Hungary’s central bank has stated it will intervene to safeguard the stability of the domestic financial markets if required, after the currency and stock market plummeted.
As the Ukraine crisis continues, the consequent global financial tensions shook Central European markets as investors sold emerging-market assets.
The Hungarian National Bank (MNB) has been criticising the government’s pre-election stance, which has been driving up inflation and the budget deficit. Reports indicate the emerging market turbulence could result in Hungary being penalised by international investors due to its weakening macro-economic fundamentals.

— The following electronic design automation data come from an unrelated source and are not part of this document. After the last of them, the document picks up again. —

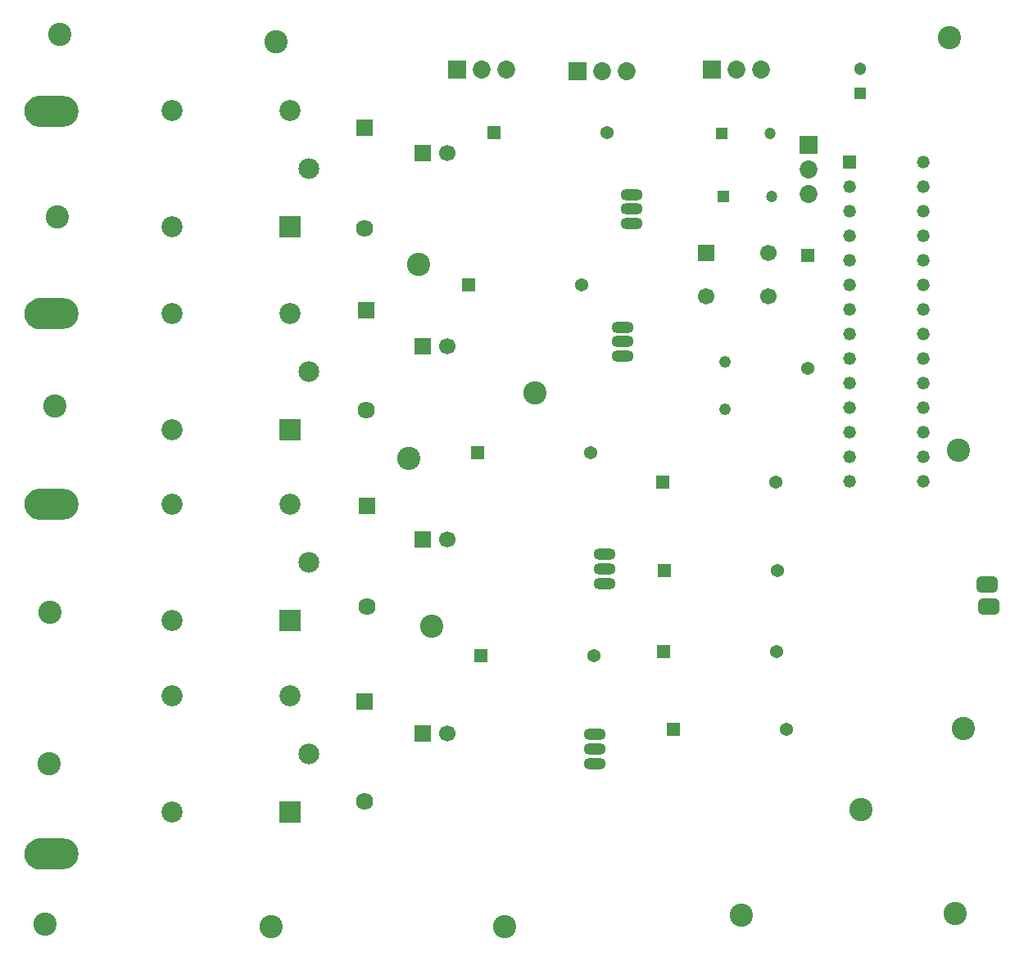
<source format=gts>
G04*
G04 #@! TF.GenerationSoftware,Altium Limited,Altium Designer,24.4.1 (13)*
G04*
G04 Layer_Color=8388736*
%FSLAX44Y44*%
%MOMM*%
G71*
G04*
G04 #@! TF.SameCoordinates,55CC3119-2231-4384-B402-45A8E2456881*
G04*
G04*
G04 #@! TF.FilePolarity,Negative*
G04*
G01*
G75*
%ADD18C,2.4032*%
%ADD19C,1.7932*%
%ADD20R,1.7932X1.7932*%
%ADD21O,2.2832X1.2432*%
%ADD22C,1.2102*%
%ADD23R,1.7000X1.7000*%
%ADD24C,1.7000*%
%ADD25C,1.3032*%
%ADD26R,1.3032X1.3032*%
%ADD27R,1.8532X1.8532*%
%ADD28C,1.8532*%
%ADD29R,1.8532X1.8532*%
%ADD30R,2.1832X2.1832*%
%ADD31C,2.1382*%
%ADD32C,2.1832*%
%ADD33C,1.3208*%
%ADD34R,1.3208X1.3208*%
%ADD35C,1.7012*%
%ADD36R,1.7012X1.7012*%
%ADD37C,1.2000*%
%ADD38R,1.2000X1.2000*%
%ADD39C,1.3716*%
%ADD40R,1.3716X1.3716*%
%ADD41R,1.3716X1.3716*%
%ADD42C,3.2032*%
G04:AMPARAMS|DCode=43|XSize=2.2032mm|YSize=1.7272mm|CornerRadius=0.4826mm|HoleSize=0mm|Usage=FLASHONLY|Rotation=0.000|XOffset=0mm|YOffset=0mm|HoleType=Round|Shape=RoundedRectangle|*
%AMROUNDEDRECTD43*
21,1,2.2032,0.7620,0,0,0.0*
21,1,1.2380,1.7272,0,0,0.0*
1,1,0.9652,0.6190,-0.3810*
1,1,0.9652,-0.6190,-0.3810*
1,1,0.9652,-0.6190,0.3810*
1,1,0.9652,0.6190,0.3810*
%
%ADD43ROUNDEDRECTD43*%
G36*
X48923Y121939D02*
X49054Y121913D01*
X49180Y121871D01*
X49299Y121812D01*
X49410Y121738D01*
X49510Y121650D01*
X49598Y121550D01*
X49672Y121439D01*
X49731Y121320D01*
X49774Y121194D01*
X49799Y121063D01*
X49808Y120930D01*
Y90930D01*
X49799Y90797D01*
X49774Y90666D01*
X49731Y90540D01*
X49672Y90421D01*
X49598Y90310D01*
X49510Y90210D01*
X49410Y90122D01*
X49299Y90048D01*
X49180Y89989D01*
X49054Y89946D01*
X48923Y89921D01*
X48790Y89912D01*
X23183D01*
X23149Y89914D01*
X23116D01*
X23083Y89918D01*
X23050Y89921D01*
X23017Y89927D01*
X22984Y89931D01*
X20086Y90508D01*
X20054Y90516D01*
X20021Y90523D01*
X19990Y90534D01*
X19957Y90542D01*
X19927Y90555D01*
X19895Y90566D01*
X17165Y91696D01*
X17135Y91711D01*
X17105Y91724D01*
X17076Y91741D01*
X17046Y91755D01*
X17018Y91774D01*
X16989Y91791D01*
X14532Y93432D01*
X14506Y93452D01*
X14478Y93471D01*
X14453Y93493D01*
X14427Y93513D01*
X14403Y93537D01*
X14378Y93559D01*
X12289Y95648D01*
X12267Y95673D01*
X12243Y95697D01*
X12223Y95723D01*
X12201Y95748D01*
X12182Y95776D01*
X12162Y95802D01*
X10521Y98259D01*
X10504Y98288D01*
X10485Y98316D01*
X10471Y98346D01*
X10454Y98375D01*
X10441Y98405D01*
X10426Y98435D01*
X9296Y101165D01*
X9285Y101196D01*
X9272Y101227D01*
X9264Y101260D01*
X9253Y101291D01*
X9247Y101324D01*
X9238Y101356D01*
X8661Y104254D01*
X8657Y104287D01*
X8651Y104320D01*
X8648Y104353D01*
X8644Y104386D01*
Y104419D01*
X8642Y104453D01*
Y107407D01*
X8644Y107441D01*
Y107474D01*
X8648Y107507D01*
X8651Y107540D01*
X8657Y107573D01*
X8661Y107606D01*
X9238Y110504D01*
X9247Y110536D01*
X9253Y110569D01*
X9264Y110600D01*
X9272Y110633D01*
X9285Y110663D01*
X9296Y110695D01*
X10426Y113425D01*
X10441Y113455D01*
X10454Y113485D01*
X10471Y113514D01*
X10485Y113544D01*
X10504Y113572D01*
X10521Y113601D01*
X12162Y116058D01*
X12183Y116084D01*
X12201Y116112D01*
X12223Y116137D01*
X12243Y116163D01*
X12267Y116187D01*
X12289Y116212D01*
X14378Y118301D01*
X14403Y118323D01*
X14427Y118347D01*
X14453Y118367D01*
X14478Y118389D01*
X14506Y118407D01*
X14532Y118428D01*
X16989Y120069D01*
X17018Y120086D01*
X17046Y120105D01*
X17076Y120119D01*
X17105Y120136D01*
X17135Y120149D01*
X17165Y120163D01*
X19895Y121294D01*
X19927Y121305D01*
X19957Y121318D01*
X19990Y121326D01*
X20021Y121337D01*
X20054Y121343D01*
X20086Y121352D01*
X22984Y121929D01*
X23017Y121933D01*
X23050Y121939D01*
X23083Y121942D01*
X23116Y121946D01*
X23149D01*
X23183Y121948D01*
X48790D01*
X48923Y121939D01*
D02*
G37*
G36*
Y483889D02*
X49054Y483863D01*
X49180Y483821D01*
X49299Y483762D01*
X49410Y483688D01*
X49510Y483600D01*
X49598Y483500D01*
X49672Y483389D01*
X49731Y483270D01*
X49774Y483144D01*
X49799Y483013D01*
X49808Y482880D01*
Y452880D01*
X49799Y452747D01*
X49774Y452616D01*
X49731Y452490D01*
X49672Y452371D01*
X49598Y452260D01*
X49510Y452160D01*
X49410Y452072D01*
X49299Y451998D01*
X49180Y451939D01*
X49054Y451897D01*
X48923Y451870D01*
X48790Y451862D01*
X23183D01*
X23149Y451864D01*
X23116D01*
X23083Y451868D01*
X23050Y451870D01*
X23017Y451877D01*
X22984Y451881D01*
X20086Y452458D01*
X20054Y452466D01*
X20021Y452473D01*
X19990Y452484D01*
X19957Y452492D01*
X19927Y452505D01*
X19895Y452516D01*
X17165Y453646D01*
X17135Y453661D01*
X17105Y453674D01*
X17076Y453691D01*
X17046Y453705D01*
X17018Y453724D01*
X16989Y453741D01*
X14532Y455382D01*
X14506Y455402D01*
X14478Y455421D01*
X14453Y455443D01*
X14427Y455463D01*
X14403Y455487D01*
X14378Y455509D01*
X12289Y457598D01*
X12267Y457623D01*
X12243Y457647D01*
X12223Y457673D01*
X12201Y457698D01*
X12182Y457726D01*
X12162Y457752D01*
X10521Y460209D01*
X10504Y460238D01*
X10485Y460266D01*
X10471Y460296D01*
X10454Y460325D01*
X10441Y460355D01*
X10426Y460385D01*
X9296Y463115D01*
X9285Y463147D01*
X9272Y463177D01*
X9264Y463210D01*
X9253Y463241D01*
X9247Y463274D01*
X9238Y463306D01*
X8661Y466204D01*
X8657Y466237D01*
X8651Y466270D01*
X8648Y466303D01*
X8644Y466336D01*
Y466369D01*
X8642Y466403D01*
Y469357D01*
X8644Y469391D01*
Y469424D01*
X8648Y469457D01*
X8651Y469490D01*
X8657Y469523D01*
X8661Y469556D01*
X9238Y472454D01*
X9247Y472486D01*
X9253Y472519D01*
X9264Y472550D01*
X9272Y472583D01*
X9285Y472613D01*
X9296Y472645D01*
X10426Y475375D01*
X10441Y475405D01*
X10454Y475435D01*
X10471Y475464D01*
X10485Y475494D01*
X10504Y475522D01*
X10521Y475551D01*
X12162Y478008D01*
X12183Y478034D01*
X12201Y478062D01*
X12223Y478087D01*
X12243Y478113D01*
X12267Y478137D01*
X12289Y478162D01*
X14378Y480251D01*
X14403Y480273D01*
X14427Y480297D01*
X14453Y480317D01*
X14478Y480339D01*
X14506Y480358D01*
X14532Y480378D01*
X16989Y482019D01*
X17018Y482036D01*
X17046Y482055D01*
X17076Y482069D01*
X17105Y482086D01*
X17135Y482099D01*
X17165Y482113D01*
X19895Y483244D01*
X19927Y483255D01*
X19957Y483268D01*
X19990Y483276D01*
X20021Y483287D01*
X20054Y483293D01*
X20086Y483302D01*
X22984Y483879D01*
X23017Y483883D01*
X23050Y483889D01*
X23083Y483892D01*
X23116Y483896D01*
X23149D01*
X23183Y483898D01*
X48790D01*
X48923Y483889D01*
D02*
G37*
G36*
Y680739D02*
X49054Y680713D01*
X49180Y680671D01*
X49299Y680612D01*
X49410Y680538D01*
X49510Y680450D01*
X49598Y680350D01*
X49672Y680239D01*
X49731Y680120D01*
X49774Y679994D01*
X49799Y679863D01*
X49808Y679730D01*
Y649730D01*
X49799Y649597D01*
X49774Y649466D01*
X49731Y649340D01*
X49672Y649221D01*
X49598Y649110D01*
X49510Y649010D01*
X49410Y648922D01*
X49299Y648848D01*
X49180Y648789D01*
X49054Y648746D01*
X48923Y648720D01*
X48790Y648712D01*
X23183D01*
X23149Y648714D01*
X23116D01*
X23083Y648718D01*
X23050Y648720D01*
X23017Y648727D01*
X22984Y648731D01*
X20086Y649308D01*
X20054Y649316D01*
X20021Y649323D01*
X19990Y649334D01*
X19957Y649342D01*
X19927Y649355D01*
X19895Y649366D01*
X17165Y650496D01*
X17135Y650511D01*
X17105Y650524D01*
X17076Y650541D01*
X17046Y650555D01*
X17018Y650574D01*
X16989Y650591D01*
X14532Y652232D01*
X14506Y652252D01*
X14478Y652271D01*
X14453Y652293D01*
X14427Y652313D01*
X14403Y652337D01*
X14378Y652359D01*
X12289Y654448D01*
X12267Y654473D01*
X12243Y654497D01*
X12223Y654523D01*
X12201Y654548D01*
X12182Y654576D01*
X12162Y654602D01*
X10521Y657059D01*
X10504Y657088D01*
X10485Y657116D01*
X10471Y657146D01*
X10454Y657175D01*
X10441Y657205D01*
X10426Y657235D01*
X9296Y659965D01*
X9285Y659996D01*
X9272Y660027D01*
X9264Y660060D01*
X9253Y660091D01*
X9247Y660124D01*
X9238Y660156D01*
X8661Y663054D01*
X8657Y663087D01*
X8651Y663120D01*
X8648Y663153D01*
X8644Y663186D01*
Y663219D01*
X8642Y663253D01*
Y666207D01*
X8644Y666241D01*
Y666274D01*
X8648Y666307D01*
X8651Y666340D01*
X8657Y666373D01*
X8661Y666406D01*
X9238Y669304D01*
X9247Y669336D01*
X9253Y669369D01*
X9264Y669400D01*
X9272Y669433D01*
X9285Y669463D01*
X9296Y669495D01*
X10426Y672225D01*
X10441Y672255D01*
X10454Y672285D01*
X10471Y672314D01*
X10485Y672344D01*
X10504Y672372D01*
X10521Y672401D01*
X12162Y674858D01*
X12183Y674884D01*
X12201Y674912D01*
X12223Y674937D01*
X12243Y674963D01*
X12267Y674987D01*
X12289Y675012D01*
X14378Y677101D01*
X14403Y677123D01*
X14427Y677147D01*
X14453Y677167D01*
X14478Y677189D01*
X14506Y677207D01*
X14532Y677228D01*
X16989Y678869D01*
X17018Y678886D01*
X17046Y678905D01*
X17076Y678919D01*
X17105Y678936D01*
X17135Y678949D01*
X17165Y678963D01*
X19895Y680094D01*
X19927Y680105D01*
X19957Y680118D01*
X19990Y680126D01*
X20021Y680137D01*
X20054Y680144D01*
X20086Y680152D01*
X22984Y680729D01*
X23017Y680733D01*
X23050Y680739D01*
X23083Y680742D01*
X23116Y680746D01*
X23149D01*
X23183Y680748D01*
X48790D01*
X48923Y680739D01*
D02*
G37*
G36*
Y890289D02*
X49054Y890263D01*
X49180Y890221D01*
X49299Y890162D01*
X49410Y890088D01*
X49510Y890000D01*
X49598Y889900D01*
X49672Y889789D01*
X49731Y889670D01*
X49774Y889544D01*
X49799Y889413D01*
X49808Y889280D01*
Y859280D01*
X49799Y859147D01*
X49774Y859016D01*
X49731Y858890D01*
X49672Y858771D01*
X49598Y858660D01*
X49510Y858560D01*
X49410Y858472D01*
X49299Y858398D01*
X49180Y858339D01*
X49054Y858297D01*
X48923Y858270D01*
X48790Y858262D01*
X23183D01*
X23149Y858264D01*
X23116D01*
X23083Y858268D01*
X23050Y858270D01*
X23017Y858277D01*
X22984Y858281D01*
X20086Y858858D01*
X20054Y858866D01*
X20021Y858873D01*
X19990Y858884D01*
X19957Y858892D01*
X19927Y858905D01*
X19895Y858916D01*
X17165Y860046D01*
X17135Y860061D01*
X17105Y860074D01*
X17076Y860091D01*
X17046Y860105D01*
X17018Y860124D01*
X16989Y860141D01*
X14532Y861782D01*
X14506Y861802D01*
X14478Y861821D01*
X14453Y861843D01*
X14427Y861863D01*
X14403Y861887D01*
X14378Y861909D01*
X12289Y863998D01*
X12267Y864023D01*
X12243Y864047D01*
X12223Y864073D01*
X12201Y864098D01*
X12182Y864126D01*
X12162Y864152D01*
X10521Y866609D01*
X10504Y866638D01*
X10485Y866666D01*
X10471Y866696D01*
X10454Y866724D01*
X10441Y866755D01*
X10426Y866785D01*
X9296Y869515D01*
X9285Y869547D01*
X9272Y869577D01*
X9264Y869610D01*
X9253Y869641D01*
X9247Y869674D01*
X9238Y869706D01*
X8661Y872604D01*
X8657Y872637D01*
X8651Y872670D01*
X8648Y872703D01*
X8644Y872736D01*
Y872769D01*
X8642Y872803D01*
Y875757D01*
X8644Y875791D01*
Y875824D01*
X8648Y875857D01*
X8651Y875890D01*
X8657Y875923D01*
X8661Y875956D01*
X9238Y878854D01*
X9247Y878886D01*
X9253Y878919D01*
X9264Y878950D01*
X9272Y878983D01*
X9285Y879013D01*
X9296Y879045D01*
X10426Y881775D01*
X10441Y881805D01*
X10454Y881835D01*
X10471Y881864D01*
X10485Y881894D01*
X10504Y881922D01*
X10521Y881951D01*
X12162Y884408D01*
X12183Y884434D01*
X12201Y884462D01*
X12223Y884487D01*
X12243Y884513D01*
X12267Y884537D01*
X12289Y884562D01*
X14378Y886651D01*
X14403Y886673D01*
X14427Y886697D01*
X14453Y886717D01*
X14478Y886739D01*
X14506Y886758D01*
X14532Y886778D01*
X16989Y888419D01*
X17018Y888436D01*
X17046Y888455D01*
X17076Y888469D01*
X17105Y888486D01*
X17135Y888499D01*
X17165Y888513D01*
X19895Y889644D01*
X19927Y889655D01*
X19957Y889668D01*
X19990Y889676D01*
X20021Y889687D01*
X20054Y889694D01*
X20086Y889702D01*
X22984Y890279D01*
X23017Y890283D01*
X23050Y890289D01*
X23083Y890292D01*
X23116Y890296D01*
X23149D01*
X23183Y890298D01*
X48790D01*
X48923Y890289D01*
D02*
G37*
D18*
X536000Y583000D02*
D03*
X873000Y152000D02*
D03*
X750000Y43000D02*
D03*
X505000Y31000D02*
D03*
X979000Y236000D02*
D03*
X971000Y44000D02*
D03*
X264000Y31000D02*
D03*
X430000Y342000D02*
D03*
X974000Y524000D02*
D03*
X965000Y950000D02*
D03*
X269000Y946000D02*
D03*
X416000Y716000D02*
D03*
X406000Y515000D02*
D03*
X30000Y33000D02*
D03*
X34000Y199000D02*
D03*
X35000Y356000D02*
D03*
X40000Y569000D02*
D03*
X43000Y765000D02*
D03*
X45000Y954000D02*
D03*
D19*
X360000Y753200D02*
D03*
X362000Y565200D02*
D03*
X363000Y362200D02*
D03*
X360000Y160200D02*
D03*
D20*
Y856800D02*
D03*
X362000Y668800D02*
D03*
X363000Y465800D02*
D03*
X360000Y263800D02*
D03*
D21*
X636000Y788000D02*
D03*
Y773000D02*
D03*
Y758000D02*
D03*
X627000Y621000D02*
D03*
Y636000D02*
D03*
Y651000D02*
D03*
X608000Y415700D02*
D03*
Y400700D02*
D03*
Y385700D02*
D03*
X598000Y199700D02*
D03*
Y214700D02*
D03*
Y229700D02*
D03*
D22*
X732790Y566280D02*
D03*
Y615080D02*
D03*
D23*
X420300Y831000D02*
D03*
Y431000D02*
D03*
Y231000D02*
D03*
Y631000D02*
D03*
D24*
X445700Y831000D02*
D03*
Y431000D02*
D03*
Y231000D02*
D03*
Y631000D02*
D03*
D25*
X872490Y918140D02*
D03*
D26*
Y893140D02*
D03*
D27*
X455930Y917070D02*
D03*
X580390Y915800D02*
D03*
X718820Y917070D02*
D03*
D28*
X481330D02*
D03*
X506730D02*
D03*
X605790Y915800D02*
D03*
X631190D02*
D03*
X744220Y917070D02*
D03*
X769620D02*
D03*
X819150Y814200D02*
D03*
Y788800D02*
D03*
D29*
Y839600D02*
D03*
D30*
X283000Y544730D02*
D03*
Y347880D02*
D03*
Y149760D02*
D03*
Y754900D02*
D03*
D31*
X303000Y604730D02*
D03*
Y407880D02*
D03*
Y209760D02*
D03*
Y814900D02*
D03*
D32*
X283000Y664730D02*
D03*
X161000D02*
D03*
Y544730D02*
D03*
X283000Y467880D02*
D03*
X161000D02*
D03*
Y347880D02*
D03*
X283000Y269760D02*
D03*
X161000D02*
D03*
Y149760D02*
D03*
X283000Y874900D02*
D03*
X161000D02*
D03*
Y754900D02*
D03*
D33*
X937260Y821820D02*
D03*
Y796420D02*
D03*
Y771020D02*
D03*
Y745620D02*
D03*
Y720220D02*
D03*
Y694820D02*
D03*
Y669420D02*
D03*
Y644020D02*
D03*
Y618620D02*
D03*
Y593220D02*
D03*
Y567820D02*
D03*
Y542420D02*
D03*
Y517020D02*
D03*
Y491620D02*
D03*
X861060D02*
D03*
Y517020D02*
D03*
Y542420D02*
D03*
Y567820D02*
D03*
Y593220D02*
D03*
Y618620D02*
D03*
Y644020D02*
D03*
Y669420D02*
D03*
Y694820D02*
D03*
Y720220D02*
D03*
Y745620D02*
D03*
Y771020D02*
D03*
Y796420D02*
D03*
D34*
Y821820D02*
D03*
D35*
X712990Y682480D02*
D03*
X777990D02*
D03*
Y727480D02*
D03*
D36*
X712990D02*
D03*
D37*
X780650Y786260D02*
D03*
X779380Y851030D02*
D03*
D38*
X730650Y786260D02*
D03*
X729380Y851030D02*
D03*
D39*
X817880Y608460D02*
D03*
X584840Y695000D02*
D03*
X594000Y521000D02*
D03*
X597000Y311000D02*
D03*
X610840Y852000D02*
D03*
X785000Y491000D02*
D03*
X786840Y399000D02*
D03*
X785840Y315000D02*
D03*
X796000Y235000D02*
D03*
D40*
X817880Y725300D02*
D03*
D41*
X468000Y695000D02*
D03*
X477160Y521000D02*
D03*
X480160Y311000D02*
D03*
X494000Y852000D02*
D03*
X668160Y491000D02*
D03*
X670000Y399000D02*
D03*
X669000Y315000D02*
D03*
X679160Y235000D02*
D03*
D42*
X48790Y874280D02*
D03*
Y664730D02*
D03*
Y467880D02*
D03*
Y105930D02*
D03*
D43*
X1003762Y384504D02*
D03*
X1005000Y362000D02*
D03*
M02*

</source>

The Forint plummeted to a record low on Tuesday, moving past 379 to the Euro on the day from 371 the day before. The currency lost 6% of its value over the past five trading days. In addition, the Dollar/Forint rate also hit a record 340, an 8.1% rise since the Covid crisis.
The Hungarian National Bank is keeping a close eye on the situation and said it is prepared to intervene at any moment. It went on to add that financial trends throughout the region are currently being influenced by external factors, as a consequence of Russia’s invasion of Ukraine.
Moreover, according to data relating to Hungary’s recovery from the pandemic, the economic fundamentals are strong. The central bank stated: "The clear goal of the MNB is to ensure that the increased risks due to the geopolitical circumstances will not jeopardise Hungary's price and financial stability. Money market movements are not justified by fundamentals, but they increase upside inflation risks," the MNB said.